ROBERT L BERNSTEIN
As we contemplate the work of Human Rights Watch over the past year, we are struck by how pivotal a moment it is for the human rights movement. We now have the first opportunity since the Nuremberg and Tokyo trials to build an international system of justice for the most culpable human rights offenders, but this opportunity risks being squandered unless the major powers are willing to arrest those indicted for genocide, war crimes and crimes against humanity. The growth of the global economy promises new prosperity, but it leaves Western governments hesitant to promote human rights for fear of jeopardizing their trade and investment opportunities, and it confronts multinational corporations with novel questions about human rights practices in their overseas operations. Freedoms of speech and association are blossoming in many parts of the world, and with them an increasingly active human rights community, yet growing isolationism in the West threatens to abandon this emerging but vulnerable civil society.
Human Rights Watch has an essential part to play in meeting these challenges. With mounting frequency, victims of abuse and local activists voices are heard in the corridors of power worldwide. Our task is to overcome the arguments of opposition and indifference heard in the West, and to maintain and expand a strong global defense of fundamental human rights. Never before have we had such an important role to play.

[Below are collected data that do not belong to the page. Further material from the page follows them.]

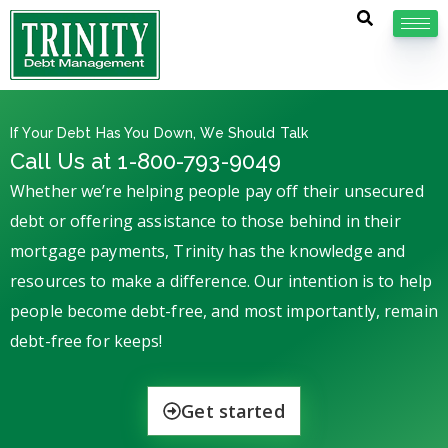
If Your Debt Has You Down, We Should Talk
Call Us at 1-800-793-9049
Whether we’re helping people pay off their unsecured
debt or offering assistance to those behind in their
mortgage payments, Trinity has the knowledge and
resources to make a difference. Our intention is to help
people become debt-free, and most importantly, remain
debt-free for keeps!
Get started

Our investigations in war-torn and repressive countries harness the powerful weapon of truth by uncovering evidence of human rights crimes that governments prefer to keep hidden. Our reputation for insightful and reliable fact-finding ensures that our investigations receive broad international attention. Our tough advocacy and pointed recommendations allow us to be heard by the powers with influence to secure concrete improvements.
By working closely with a global network of human rights activists, we guarantee that the strategy behind these efforts is informed by the perspectives of the people whose rights we defend, and that this strategy is backed by the largest possible constituency.
As Human Rights Watch has gained in prominence, the demands on our limited resources have grown exponentially. As more people see what we can do to protect their rights, greater numbers entrust us with that charge. We welcome this confidence and are moved by the responsibility we bear. But we know all too well that we are a small group of individuals facing large and powerful adversaries. Our advantage is that truth and justice are on our side.
We could not begin to hold the line on these forces of repression without the consistent and growing generosity of our loyal supporters as well as the many new men and women who are drawn each year to our work. We, and the countless people worldwide on whose behalf we toil, are grateful for your belief in our cause. We are confident that together we can continue to make an important difference on behalf of the basic freedoms we cherish.